Langsam ging er in den Saal hinein, während er nach einem passenden Platz suchte, um seinen Wunschtraum zu erfüllen. Seine Blicke gingen vorbei an den braun lackierten Schränken, die durch die Verzierungen an den Türen ihren Wert erhalten hatten, weiter über den Kamin, dessen Feuer erloschen war, über die königliche Couch, dort stoppten sie. Die königliche Couch! Das war der richtige Platz. Er ging, immernoch im gleichen Tempo wie vorher, darauf zu und lies sich auf dem roten Pelzüberzug nieder. Sein Traum würde in Erfüllung gehen, und niemand könnte ihn daran hindern.
Minutenlang saß er. Besucher des Schlosses gingen an ihm vorbei, ohne ihn wahrzunehmen. Er kannte dieses Gefühl. Keiner nimmt ihn wahr. Aus den Minuten wurden Stunden.
Schließlich beschloss er, sich seinen langersehnten Traum endlich zu erfüllen. Endlich. Langsam griff er die weiße Stofftasche, die er vorher neben sich gelegt hatte, aber nahm die Hand nach wenigen Augenblicken wieder heraus. Sein Traum würde erfüllt werden.


21.07.1993, Ausschnitt aus der Tageszeitung:

...Heute fand man in der Wohnung des Bombenattentäters, der sich vorgestern im Schloss Neustein zusammen mit etlichen Besuchers des Schlosses gesprengt hatte, einen Abschiedsbrief. Offenbar hatte der Täter schon längere Zeit Selbstmordabsichten, und erfüllte sich durch den Tod einen langersehnten Traum, wie er in seinen Brief schrieb.

 

Nun stilistisch ist die Geschichte gelungen, jedoch hättest du die Idee spannender umsetzen sollen. Der Zeitungsausschnitt am Ende erklärt zwar das Geschehen, jedoch erzeugt er keine Spannung.

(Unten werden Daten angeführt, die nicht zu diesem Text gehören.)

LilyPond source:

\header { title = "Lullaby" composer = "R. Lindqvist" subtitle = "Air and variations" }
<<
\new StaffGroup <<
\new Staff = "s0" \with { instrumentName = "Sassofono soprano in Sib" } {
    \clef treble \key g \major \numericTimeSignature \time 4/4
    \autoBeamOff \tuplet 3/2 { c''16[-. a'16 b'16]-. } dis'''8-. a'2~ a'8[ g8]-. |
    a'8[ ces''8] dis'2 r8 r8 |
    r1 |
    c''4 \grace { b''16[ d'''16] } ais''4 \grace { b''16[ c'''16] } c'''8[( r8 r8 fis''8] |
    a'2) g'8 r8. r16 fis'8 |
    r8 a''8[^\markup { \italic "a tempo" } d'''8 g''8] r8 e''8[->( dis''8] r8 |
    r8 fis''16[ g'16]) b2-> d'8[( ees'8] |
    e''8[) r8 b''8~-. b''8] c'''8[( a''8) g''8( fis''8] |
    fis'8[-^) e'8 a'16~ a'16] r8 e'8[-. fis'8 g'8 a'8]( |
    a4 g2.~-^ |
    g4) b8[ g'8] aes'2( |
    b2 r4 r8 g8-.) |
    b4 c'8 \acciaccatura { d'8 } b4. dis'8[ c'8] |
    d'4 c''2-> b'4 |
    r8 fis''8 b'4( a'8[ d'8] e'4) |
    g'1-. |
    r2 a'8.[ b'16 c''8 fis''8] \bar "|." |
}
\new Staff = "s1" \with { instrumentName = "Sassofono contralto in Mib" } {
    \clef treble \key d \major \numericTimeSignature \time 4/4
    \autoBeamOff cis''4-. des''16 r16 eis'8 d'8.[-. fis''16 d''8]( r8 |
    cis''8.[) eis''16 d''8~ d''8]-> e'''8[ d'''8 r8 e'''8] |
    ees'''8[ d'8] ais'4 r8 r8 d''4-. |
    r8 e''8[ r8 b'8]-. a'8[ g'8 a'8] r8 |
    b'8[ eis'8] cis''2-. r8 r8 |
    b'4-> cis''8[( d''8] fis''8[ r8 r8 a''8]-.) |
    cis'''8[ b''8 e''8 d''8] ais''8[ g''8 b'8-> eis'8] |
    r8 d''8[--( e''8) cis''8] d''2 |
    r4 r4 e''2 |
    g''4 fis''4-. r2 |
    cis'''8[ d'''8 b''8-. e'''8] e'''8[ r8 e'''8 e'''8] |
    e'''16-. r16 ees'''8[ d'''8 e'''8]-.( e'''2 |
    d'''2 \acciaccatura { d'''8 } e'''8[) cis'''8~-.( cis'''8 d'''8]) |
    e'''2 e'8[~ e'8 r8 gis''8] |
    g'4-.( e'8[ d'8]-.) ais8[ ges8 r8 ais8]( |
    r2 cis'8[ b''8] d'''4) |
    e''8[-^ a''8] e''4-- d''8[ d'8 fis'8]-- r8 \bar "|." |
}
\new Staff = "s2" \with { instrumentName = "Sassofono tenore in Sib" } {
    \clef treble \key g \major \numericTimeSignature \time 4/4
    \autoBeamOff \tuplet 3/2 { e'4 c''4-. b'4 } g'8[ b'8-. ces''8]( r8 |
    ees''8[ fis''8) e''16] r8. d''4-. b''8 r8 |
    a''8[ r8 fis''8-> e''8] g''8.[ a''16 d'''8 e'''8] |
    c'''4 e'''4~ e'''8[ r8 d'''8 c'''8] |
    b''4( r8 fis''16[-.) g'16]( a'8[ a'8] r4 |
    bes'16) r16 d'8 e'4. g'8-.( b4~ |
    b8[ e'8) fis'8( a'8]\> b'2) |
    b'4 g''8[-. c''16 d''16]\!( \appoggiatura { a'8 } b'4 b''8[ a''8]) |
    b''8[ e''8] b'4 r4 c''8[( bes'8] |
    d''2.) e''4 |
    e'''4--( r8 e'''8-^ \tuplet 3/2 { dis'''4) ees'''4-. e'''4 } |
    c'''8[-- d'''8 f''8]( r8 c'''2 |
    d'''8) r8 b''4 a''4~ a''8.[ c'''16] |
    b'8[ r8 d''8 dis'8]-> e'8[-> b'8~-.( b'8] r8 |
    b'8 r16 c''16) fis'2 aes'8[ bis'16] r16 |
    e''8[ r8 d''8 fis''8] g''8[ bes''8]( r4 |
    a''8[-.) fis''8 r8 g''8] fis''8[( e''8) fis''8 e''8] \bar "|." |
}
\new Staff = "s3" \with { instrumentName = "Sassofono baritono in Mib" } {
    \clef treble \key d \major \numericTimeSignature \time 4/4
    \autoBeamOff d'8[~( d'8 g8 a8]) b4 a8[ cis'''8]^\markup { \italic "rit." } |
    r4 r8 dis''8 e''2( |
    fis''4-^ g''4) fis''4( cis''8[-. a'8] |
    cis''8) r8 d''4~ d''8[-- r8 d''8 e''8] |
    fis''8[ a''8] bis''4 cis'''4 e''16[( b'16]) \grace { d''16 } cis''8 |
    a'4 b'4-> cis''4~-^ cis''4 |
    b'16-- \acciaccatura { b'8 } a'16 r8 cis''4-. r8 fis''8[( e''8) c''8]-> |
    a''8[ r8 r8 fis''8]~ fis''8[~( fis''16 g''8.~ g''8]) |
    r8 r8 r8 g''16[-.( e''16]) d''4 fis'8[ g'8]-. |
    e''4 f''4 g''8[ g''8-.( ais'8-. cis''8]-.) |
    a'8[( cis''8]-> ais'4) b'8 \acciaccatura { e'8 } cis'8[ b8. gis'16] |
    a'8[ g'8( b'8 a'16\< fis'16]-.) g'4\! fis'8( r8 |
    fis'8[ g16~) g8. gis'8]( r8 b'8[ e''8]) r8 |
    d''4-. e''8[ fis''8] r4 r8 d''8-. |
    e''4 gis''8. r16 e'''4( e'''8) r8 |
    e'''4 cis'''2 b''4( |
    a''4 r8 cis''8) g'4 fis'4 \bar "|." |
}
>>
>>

Die Absicht das er sich umbringen will, weil er sowieso schon für die Mitwelt gestorben ist, finde ich nicht ausreichend. Da wäre es vielleicht besser gewesen du hättest den ästhetischen Aspekt des Museum-Schlosses in die Emotionen des Protagonisten miteinbeziehen sollen. Wie beispielsweise: "Er fühlte sich wie verschmolzen mit dem Saal. Sein Herz pochte in gleichmäßigem Rythmus und ließ ihn zu einem Teil des Museums werden, der den Menschen in ewiger Erinnerung bleibt." oder ähnlich. Ich bin ja auch nicht gerade ein Mensch der Schriftkunst, aber das fehlte mir eigentlich. Die Geschichte konnte man trotzdem gut lesen, hätte aber ruhig etwas ausführlicher gestaltet sein können.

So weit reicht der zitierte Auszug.